Cancer signs many men can impressionist symptoms of other diseases or conditions and many men are known for delaying doctors’ visits, so it’s easy to ignore them. But it’s important to know your body and see a doctor about these or any unusual pains or other changes.
Here are 10 symptoms you should importantly point out for the sake of your life:
If you’re not prone to migraines and never get headaches, but suddenly find yourself popping pain meds all the time, it could be a sign of a brain tumor, which causes pain by pressing on nerves.
Everyone has low-energy days. However, if you feel tired every day for more than a month, or experience shortness of breath when you didn’t before, see a doctor, says Dr. Wender. Leukemia and lymphoma commonly cause persistent fatigue. “Most of the time it won’t be cancer, but get it checked because you never know,” he said.
Unexplained weight loss
“Weight loss for a lot of Americans is a good thing everyone’s dieting but if you have less appetite when you usually have a good appetite, and there’s no big life event or problems happening to cause that, get it checked out,” says Dr. Markman.
Losing weight can be a side effect of many different cancers such as esophageal, pancreatic, liver, and colon, but it’s an especially common symptom of leukemia or lymphoma, says Dr. Wender.
A random bruise is probably nothing to worry about, but if you start to notice bruises popping up all the time, especially in places you wouldn’t normally get them, like your hands or fingers, see a doctor. Unusual bruising can be a leukemia symptom, according to Cancer Treatment Centers of America. Over time, leukemia impairs the blood’s ability to carry oxygen and clot.
A sore throat that persists for a few weeks and gets worse could be a symptom of throat or stomach cancer, as well as an early sign of lung cancer.

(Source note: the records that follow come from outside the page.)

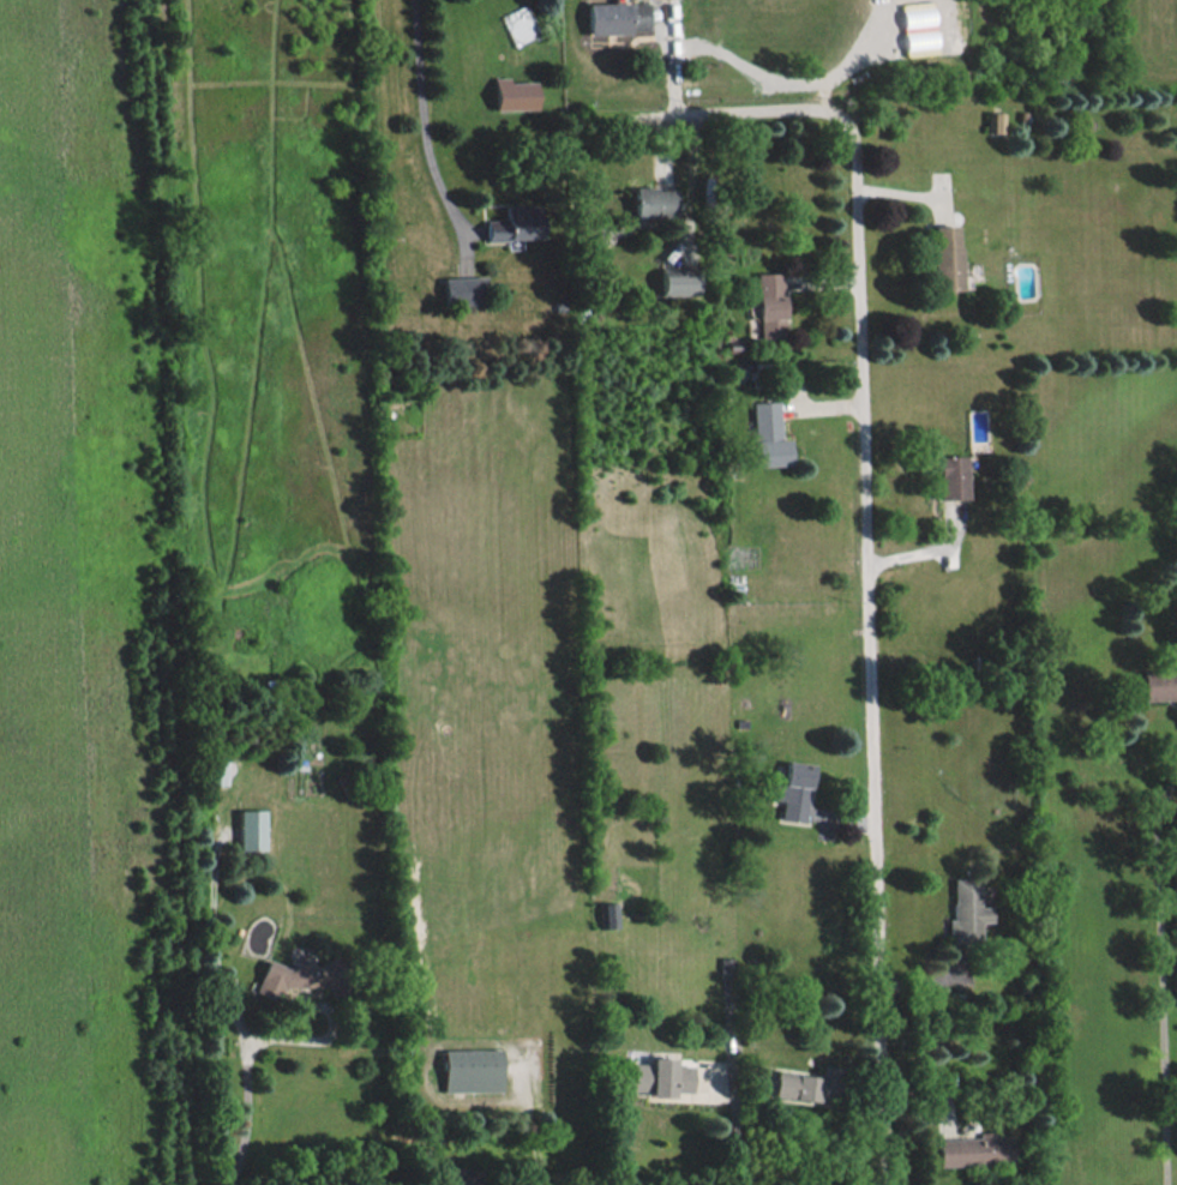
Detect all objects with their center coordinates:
building: (618, 17)
building: (918, 28)
building: (514, 93)
road: (421, 114)
building: (997, 122)
building: (653, 201)
building: (514, 222)
building: (944, 257)
building: (678, 282)
building: (463, 289)
building: (768, 304)
building: (767, 434)
building: (951, 476)
road: (864, 558)
building: (1158, 683)
building: (215, 772)
building: (793, 790)
building: (250, 829)
building: (966, 911)
building: (608, 914)
road: (1163, 971)
building: (292, 975)
building: (470, 1069)
building: (659, 1076)
road: (246, 1083)
building: (798, 1085)
building: (974, 1149)
road: (756, 1153)
road: (735, 1159)

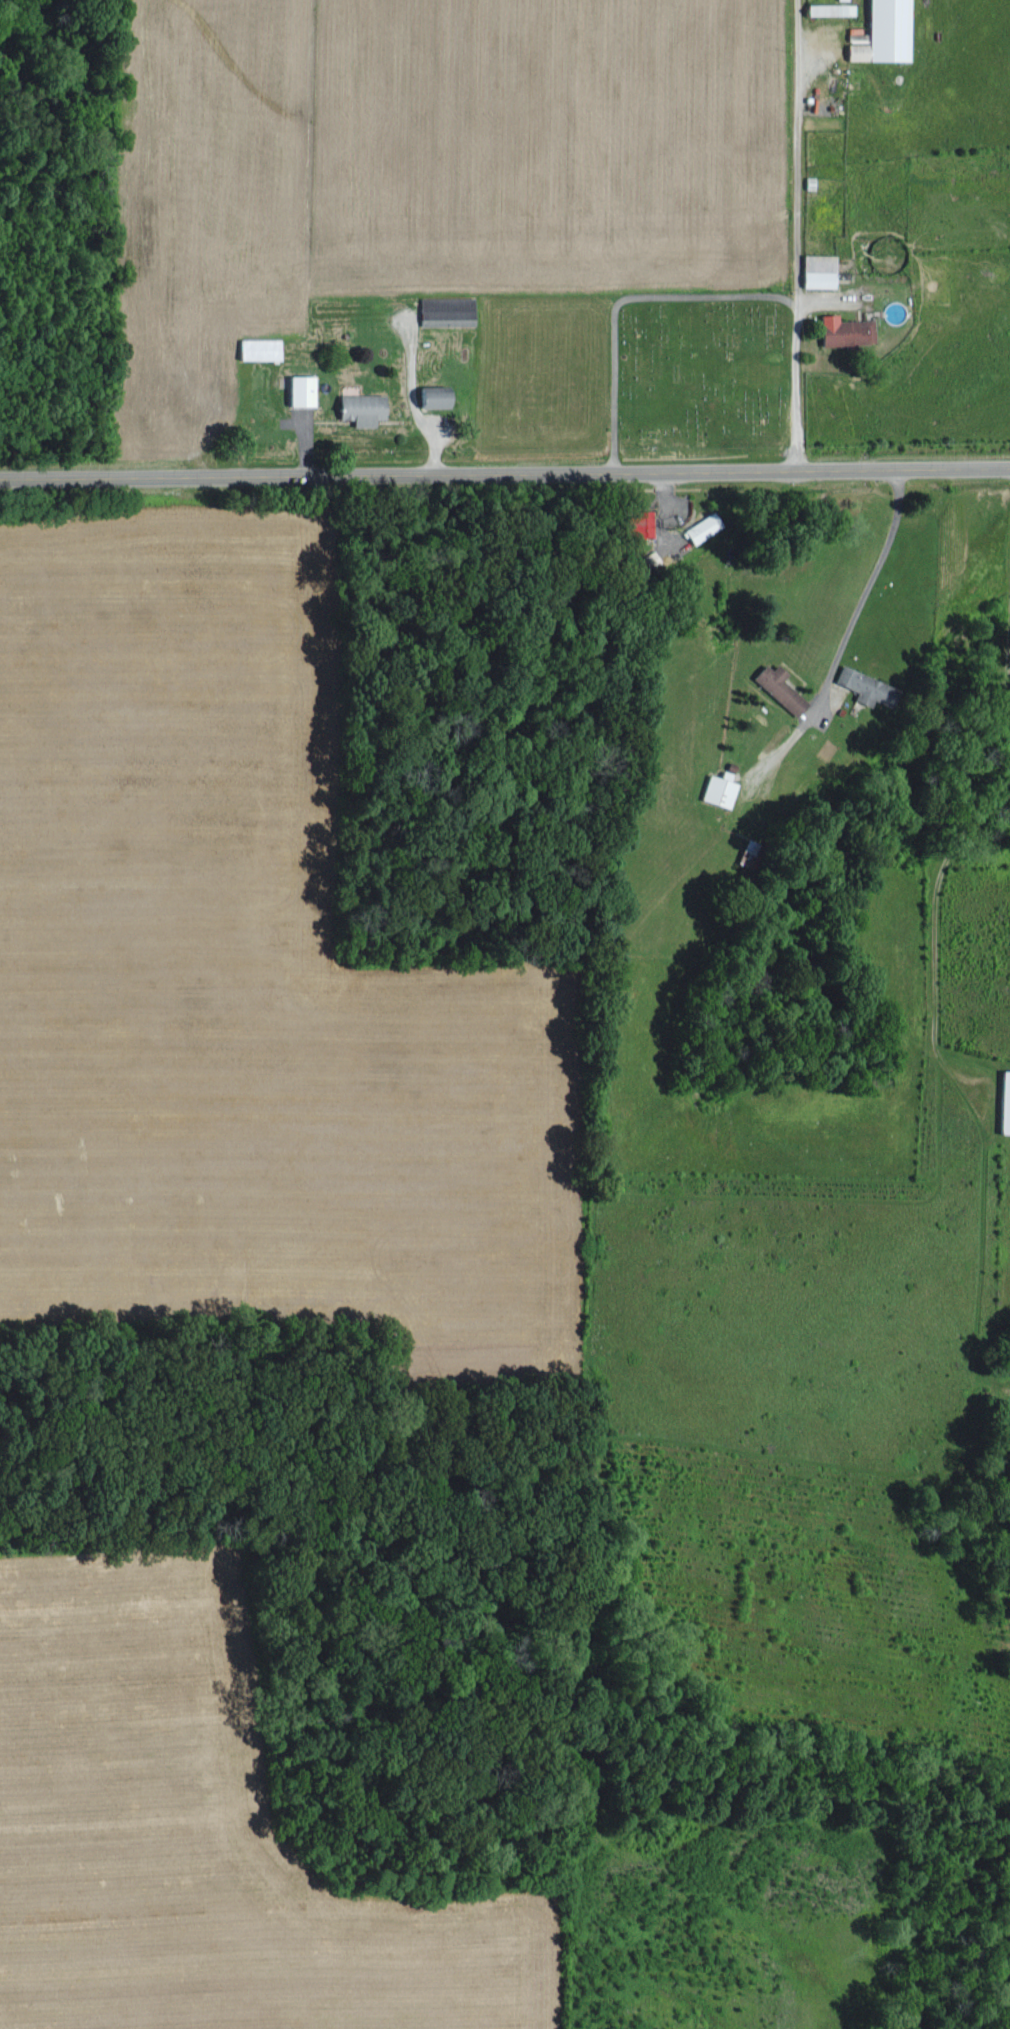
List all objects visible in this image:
building: (827, 7)
building: (878, 32)
building: (814, 269)
building: (443, 310)
building: (843, 331)
building: (257, 347)
park: (701, 374)
building: (298, 388)
building: (430, 394)
building: (357, 406)
road: (505, 473)
building: (637, 522)
building: (701, 526)
road: (862, 590)
building: (862, 685)
building: (777, 687)
building: (716, 788)
building: (1002, 1101)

Frequent fevers or infections
If you’re usually healthy but notice yourself getting sick or feverish more frequently, it could be an early sign of leukemia. This blood cancer triggers the body to produce abnormal white blood cells, which weakens the body’s infection fighting abilities. Be on the lookout for flu-like symptoms that don’t go away.
Blood in your stool
It could be hemorrhoids or something benign but it could also be colon cancer. Routine screening typically starts at age 50, but cases are becoming more common in younger adults, which is why it’s important to see a doctor for any suspicious symptoms.

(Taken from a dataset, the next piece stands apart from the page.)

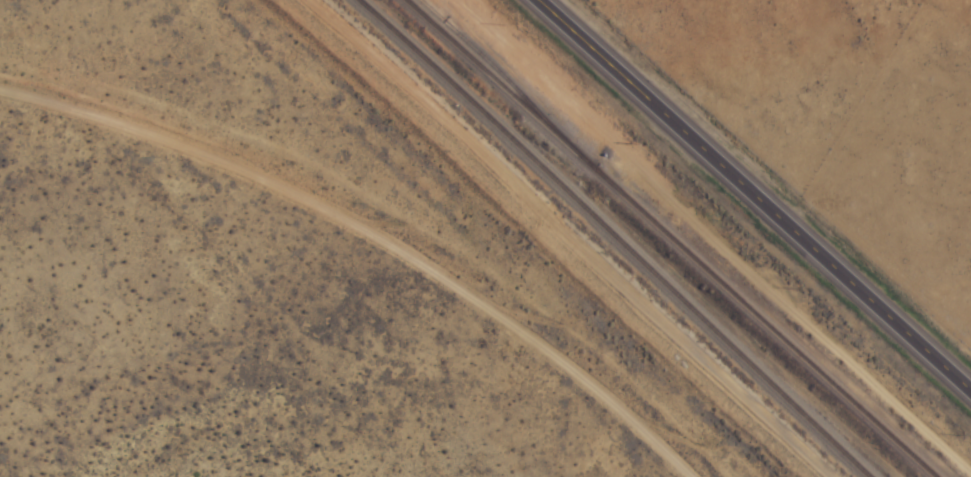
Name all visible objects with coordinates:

Sores or pain in your mouth
A cold sore that heals is probably nothing to worry about, nor is a toothache that goes away after a trip to the dentist. But if you notice sores that don’t heal, pain that sticks around, white or red patches on the gums or tongue, and any swelling or numbness of the jaw, it could be a sign of some mouth cancers. Men who smoke or use chewing tobacco have an increased risk of developing mouth cancer.
If it’s consistently difficult to urinate, or there’s blood in your urine or semen, or if you experience unexplained erectile dysfunction, see your doctor; these could be signs of prostate cancer.
Just as women should be familiar with how their breasts look and feel, men should pay attention to their testicles. If you notice changes in size (to one or both), if they feel swollen or extra heavy, or if you feel a lump, these signs could indicate testicular cancer.